Lamentablemente, es propio de la naturaleza humana juzgar más severamente a los demás que a uno mismo. Puede ser oportuno una advertencia en cuanto a esto. Si Dios envía una prueba a un hermano o a una hermana, debemos ser muy prudentes y no concluir precipitadamente que Dios actúa a causa de una falta o de un mal camino. Al contrario, nos conviene suponer que se trata de una prueba de la fe. No nos incumbe juzgar a los demás al respecto. Debemos juzgarnos a nosotros mismos y juzgar los motivos de nuestra prueba, pero no a nuestros hermanos y hermanas y sus motivos. Puede haber casos que parecen muy claros, pero aun en los tales se necesita gran prudencia.

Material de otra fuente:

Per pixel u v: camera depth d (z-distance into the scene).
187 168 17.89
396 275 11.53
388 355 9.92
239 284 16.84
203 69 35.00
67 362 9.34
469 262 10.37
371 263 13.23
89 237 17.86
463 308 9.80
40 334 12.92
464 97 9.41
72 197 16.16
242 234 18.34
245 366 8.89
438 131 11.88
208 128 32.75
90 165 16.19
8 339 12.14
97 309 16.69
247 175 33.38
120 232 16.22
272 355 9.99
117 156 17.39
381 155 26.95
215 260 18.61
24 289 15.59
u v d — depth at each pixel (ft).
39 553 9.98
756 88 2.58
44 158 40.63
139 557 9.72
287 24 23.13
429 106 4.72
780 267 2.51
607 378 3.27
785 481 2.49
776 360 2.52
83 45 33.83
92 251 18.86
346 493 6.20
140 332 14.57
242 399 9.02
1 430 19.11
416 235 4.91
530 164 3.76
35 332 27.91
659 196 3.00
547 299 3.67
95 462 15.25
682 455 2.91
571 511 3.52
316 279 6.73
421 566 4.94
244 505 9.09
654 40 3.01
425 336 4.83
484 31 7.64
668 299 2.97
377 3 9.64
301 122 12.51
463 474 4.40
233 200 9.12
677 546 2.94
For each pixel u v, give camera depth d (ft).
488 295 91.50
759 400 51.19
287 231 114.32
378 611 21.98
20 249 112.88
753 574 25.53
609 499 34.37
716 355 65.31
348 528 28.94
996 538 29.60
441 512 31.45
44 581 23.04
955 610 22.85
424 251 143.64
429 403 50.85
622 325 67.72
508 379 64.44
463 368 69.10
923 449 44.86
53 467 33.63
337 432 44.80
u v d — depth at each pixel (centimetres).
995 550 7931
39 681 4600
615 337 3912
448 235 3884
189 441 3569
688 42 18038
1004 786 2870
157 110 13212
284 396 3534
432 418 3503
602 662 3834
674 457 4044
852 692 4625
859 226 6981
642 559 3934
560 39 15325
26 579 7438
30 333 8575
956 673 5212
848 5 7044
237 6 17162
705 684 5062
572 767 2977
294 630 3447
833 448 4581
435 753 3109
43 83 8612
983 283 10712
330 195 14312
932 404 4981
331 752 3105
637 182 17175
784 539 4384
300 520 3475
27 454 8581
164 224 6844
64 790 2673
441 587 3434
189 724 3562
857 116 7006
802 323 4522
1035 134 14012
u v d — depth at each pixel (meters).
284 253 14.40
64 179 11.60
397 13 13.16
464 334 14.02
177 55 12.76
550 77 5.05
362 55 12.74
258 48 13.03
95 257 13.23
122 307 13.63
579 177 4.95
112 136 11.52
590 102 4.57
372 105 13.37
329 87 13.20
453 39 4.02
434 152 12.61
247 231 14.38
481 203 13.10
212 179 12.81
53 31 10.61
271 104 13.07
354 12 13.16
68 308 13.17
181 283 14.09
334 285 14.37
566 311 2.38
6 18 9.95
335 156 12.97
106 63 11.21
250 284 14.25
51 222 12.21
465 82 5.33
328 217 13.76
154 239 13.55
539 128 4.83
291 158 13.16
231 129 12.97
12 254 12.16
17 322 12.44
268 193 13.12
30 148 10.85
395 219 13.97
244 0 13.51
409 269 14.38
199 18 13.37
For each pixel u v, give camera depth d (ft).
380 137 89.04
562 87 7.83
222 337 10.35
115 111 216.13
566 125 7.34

Cambia la tempestad en sosiego
“Fiel es Dios, que no os dejará ser tentados más de lo que podéis resistir, sino que dará también juntamente con la tentación la salida, para que podáis soportar” (1 Corintios 10:13). Cuando Dios envía una tempestad, sabe también con qué fuerza el viento debe soplar y a qué altura las olas deben elevarse. Todo está en sus manos, tanto la intensidad de la prueba como su duración. Él envía una tempestad, pero también se encarga de enviar la calma después de la tempestad. El autor del Salmo 107, bajo la dirección del Espíritu, lo expresa así: “Los libra de sus aflicciones. Cambia la tempestad en sosiego, y se apaciguan sus ondas. Luego se alegran, porque se apaciguaron; y así los guía al puerto que deseaban” (v. 28-30). ¡Feliz experiencia! En el momento que Dios considera oportuno, permite la salida.
“Los guía al puerto que deseaban”. Una cosa es cierta: tenemos un piloto que nos guía de manera segura hasta que lleguemos al puerto que deseamos. Alcanzada la meta, no habrá más tempestades ni vientos contrarios. Gocémonos desde ahora de ese momento, y que nos sea de aliento en medio de las angustias y dificultades de esta tierra. Miremos a nuestro Señor, quien jamás quita su mirada de nosotros.